After I found out that my cousin's school had ordered thumb bands from your company, I decided to place my own order for the students and faculty at my school. A club at school approached me about wanting to help finance the order and we ordered 500 thumb bands. At that point we were unsure of how we would distribute those thumb bands. Several weeks passed and a plan came together. We entered a contest through Toyota and Discovery Education and came up with a distracted driving campagin. In March, we held another assembly. We presented our students with a pledge that they could sign during lunch that day. The pledge card was geared towards drivers, but on the reverse side were conversation starters. The conversation starters were ways that nondrivers could ask a driver (friend, parent, etc) to put their phone away while they are driving in the car. Each student that signed the pledge received a thumb band. During the assembly we also provided students with information on apps for their phones that could be downloaded to prevent texting while driving.
We ended the assembly with a video message from my cousin's friends.

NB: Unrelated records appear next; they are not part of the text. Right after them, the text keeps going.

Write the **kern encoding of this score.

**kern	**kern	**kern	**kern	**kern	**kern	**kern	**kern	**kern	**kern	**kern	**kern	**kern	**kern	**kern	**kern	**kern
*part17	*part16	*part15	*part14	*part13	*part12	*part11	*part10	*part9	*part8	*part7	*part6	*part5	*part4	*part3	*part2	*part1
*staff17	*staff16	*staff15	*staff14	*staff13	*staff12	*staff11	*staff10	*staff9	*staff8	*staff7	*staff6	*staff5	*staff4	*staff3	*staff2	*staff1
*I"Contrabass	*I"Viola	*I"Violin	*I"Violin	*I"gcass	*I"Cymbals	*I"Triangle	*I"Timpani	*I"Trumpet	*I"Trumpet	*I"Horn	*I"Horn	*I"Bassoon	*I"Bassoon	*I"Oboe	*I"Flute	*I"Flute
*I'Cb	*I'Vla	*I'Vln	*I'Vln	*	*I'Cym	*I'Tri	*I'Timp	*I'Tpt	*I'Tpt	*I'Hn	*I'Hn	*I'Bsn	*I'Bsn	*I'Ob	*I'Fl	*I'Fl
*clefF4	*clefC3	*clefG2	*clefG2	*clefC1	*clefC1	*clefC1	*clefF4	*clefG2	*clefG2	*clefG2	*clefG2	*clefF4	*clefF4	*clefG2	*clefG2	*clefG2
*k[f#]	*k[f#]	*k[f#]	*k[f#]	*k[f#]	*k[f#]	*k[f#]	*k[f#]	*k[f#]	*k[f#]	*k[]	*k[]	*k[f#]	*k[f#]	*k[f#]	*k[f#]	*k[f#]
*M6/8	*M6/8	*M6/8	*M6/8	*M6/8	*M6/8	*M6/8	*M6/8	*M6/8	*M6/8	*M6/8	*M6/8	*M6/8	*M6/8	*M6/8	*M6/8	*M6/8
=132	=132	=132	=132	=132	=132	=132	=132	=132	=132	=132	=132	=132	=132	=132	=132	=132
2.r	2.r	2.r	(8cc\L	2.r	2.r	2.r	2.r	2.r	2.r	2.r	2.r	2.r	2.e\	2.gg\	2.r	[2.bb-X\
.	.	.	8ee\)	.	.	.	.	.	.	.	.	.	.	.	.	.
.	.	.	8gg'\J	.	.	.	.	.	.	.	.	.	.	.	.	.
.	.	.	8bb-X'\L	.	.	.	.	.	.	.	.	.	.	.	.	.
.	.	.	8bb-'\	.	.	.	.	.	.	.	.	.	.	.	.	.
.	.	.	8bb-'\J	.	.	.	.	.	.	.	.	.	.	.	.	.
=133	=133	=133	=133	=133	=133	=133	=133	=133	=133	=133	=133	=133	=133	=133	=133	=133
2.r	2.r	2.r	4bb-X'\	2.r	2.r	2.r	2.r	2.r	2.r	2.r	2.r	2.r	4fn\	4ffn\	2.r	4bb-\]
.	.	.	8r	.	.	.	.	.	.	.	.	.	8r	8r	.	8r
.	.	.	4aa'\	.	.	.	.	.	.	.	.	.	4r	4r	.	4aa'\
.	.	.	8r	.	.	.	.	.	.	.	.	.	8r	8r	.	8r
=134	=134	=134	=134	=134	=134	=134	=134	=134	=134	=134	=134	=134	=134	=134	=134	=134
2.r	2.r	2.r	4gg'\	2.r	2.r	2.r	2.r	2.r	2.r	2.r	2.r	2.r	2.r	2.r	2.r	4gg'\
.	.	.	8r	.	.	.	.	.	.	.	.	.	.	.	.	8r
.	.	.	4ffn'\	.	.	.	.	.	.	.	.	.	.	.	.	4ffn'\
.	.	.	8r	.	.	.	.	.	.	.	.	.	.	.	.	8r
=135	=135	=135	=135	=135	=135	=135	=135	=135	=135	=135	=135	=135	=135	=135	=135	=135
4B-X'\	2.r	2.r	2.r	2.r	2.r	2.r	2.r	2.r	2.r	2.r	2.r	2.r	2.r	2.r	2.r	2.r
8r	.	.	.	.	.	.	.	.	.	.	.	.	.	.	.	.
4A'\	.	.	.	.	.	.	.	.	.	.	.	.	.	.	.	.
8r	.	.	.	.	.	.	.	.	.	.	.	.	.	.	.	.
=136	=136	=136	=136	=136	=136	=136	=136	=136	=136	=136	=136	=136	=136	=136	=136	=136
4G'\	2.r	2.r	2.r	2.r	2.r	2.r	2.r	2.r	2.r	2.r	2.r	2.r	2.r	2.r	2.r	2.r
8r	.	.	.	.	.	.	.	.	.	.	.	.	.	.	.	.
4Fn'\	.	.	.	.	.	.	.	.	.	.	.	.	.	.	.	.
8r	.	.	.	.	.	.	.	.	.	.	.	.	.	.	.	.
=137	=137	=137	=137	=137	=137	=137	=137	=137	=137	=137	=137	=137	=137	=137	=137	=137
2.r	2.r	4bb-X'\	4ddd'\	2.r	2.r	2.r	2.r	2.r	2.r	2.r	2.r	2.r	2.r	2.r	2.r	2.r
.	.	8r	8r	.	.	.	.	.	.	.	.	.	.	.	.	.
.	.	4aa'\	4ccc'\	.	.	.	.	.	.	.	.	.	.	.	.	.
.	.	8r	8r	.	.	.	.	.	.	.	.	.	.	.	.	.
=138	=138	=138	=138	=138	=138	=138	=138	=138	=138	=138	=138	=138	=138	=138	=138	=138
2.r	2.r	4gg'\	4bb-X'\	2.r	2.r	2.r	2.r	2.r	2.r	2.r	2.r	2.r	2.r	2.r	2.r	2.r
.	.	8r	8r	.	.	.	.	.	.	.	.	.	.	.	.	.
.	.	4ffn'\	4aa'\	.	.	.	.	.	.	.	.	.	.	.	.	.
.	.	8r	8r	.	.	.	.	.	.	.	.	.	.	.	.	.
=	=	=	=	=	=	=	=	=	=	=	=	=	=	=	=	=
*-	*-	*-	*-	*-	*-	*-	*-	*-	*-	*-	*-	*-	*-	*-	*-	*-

The video reiterated the loss of their friend and how the impact of losing someone you love can be lasting. We ended up coming in second place in the Toyota Teen Driver Contest.
We were awarded with a driving simulator and cash prize, worth a total of over $18,000. With our award, our campaign has gotten even stronger. We have bought wrist bands and lawn signs that help promote our campaign. We set up a campaign booth at a local festival, where we presented our information and sold lawn signs to the public. In June, we were able to offer one of our high school seniors a scholarship in my cousin's honor. Our campaign has taken on a tremendous speed and urgency and I can't believe how far it has come. Now that we have our driving simulator, I am eager to continue spreading awareness and encouraging drivers, young and old, to put their phones away, while behind the wheel. No text is worth your life"
Thank you to Abby, and to everyone else out there working to make a difference and save the lives of teen drivers all across North America. Keep up the good work!